JavaScript Function to Automatically Focus Your Curser

Here’s a simple JavaScript function that iterates through all the forms on a page and drops the cursor in the first text or textarea input it finds. Not rocket science, but useful. If you’re building
an application, you probably include a header from each page, so
the way to use this function is to put it in your header (or better
yet, source or include it from your header), and call it onLoad.
That way, it will automatically work on any page in the application
with a form on it. If a page doesn’t have any forms, or you have
a form with no text or textarea inputs, the function does nothing.

function focusCursor()
{
for (var i = 0; i < document.forms.length; ++i)
{
var f = document.forms[i];
for (var j = 0; j < f.elements.length; ++j)
{
if (f.elements[j].type == 'text' ||
f.elements[j].type == 'textarea')
{
f.elements[j].focus();
return;
}
}
}
}

4 Responses to JavaScript Function to Automatically Focus Your Curser

  1. Danilo says:

    You better hope you have a fast server. I’ve been to sites that used this type of funciton (although generally they specify the field by name) and had a slow server. I’ll be finished filling in the filed and have moved onto the next filed, or even a couple down the line, and this function will drop you back into the first field.There are two ways to go that would be better:1. You place the focusing code in a script block immediately after the first form field and have it run right away and not onload.2. Make your code smarter so that it checks the value of the field against the defaultValue attribute before focusing. That way if the user has already entered in some info, you don’t do the focus.
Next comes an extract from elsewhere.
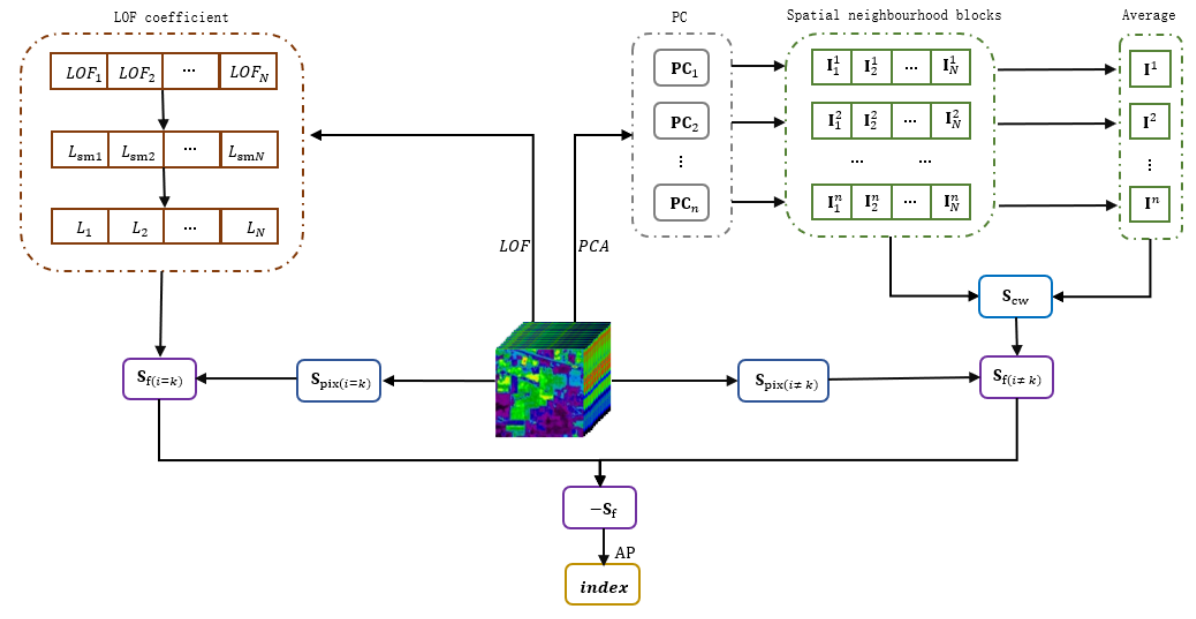
Figure 1. The flow chart of the affinity propagation based on the structural similarity and local outlier factor.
  2. JavaScript Function to Automatically Focus Your Cursor

    Here’s a little JavaScript function that looks through your forms and puts the cursor on the first textbox or textarea it finds. It’s pretty useful if all your pages use a common header/include so you won’t need to do this…

  3. Jeff Howden says:

    Developers should be very careful about using this function with any forms that incorporate disabled form fields or styling that sets the display of some form fields to none or visibility to hidden. If used in it’s current form, an error will be thrown when trying to focus the first form field if affected as described.This conundrum further complicates an otherwise elegantly simple script. Now, we not only need to check for the type of the form field, but we also need to check if the field is in a state to receive a focus without throwing an error. While we’re busy trying to cover all our bases, it is important to note that not all browsers return the form field type property in lowercase. Therefore, it would be prudent to call the toLowerCase() method on the type prior to checking for equality against an all lowercase text string.I haven’t personally explored the creation of a self-contained “smart” field-focusing function like this, so I don’t know all the pitfalls or have code-level recommendations, but I thought I’d pass on obstacles I’ve experienced with focusing form fields.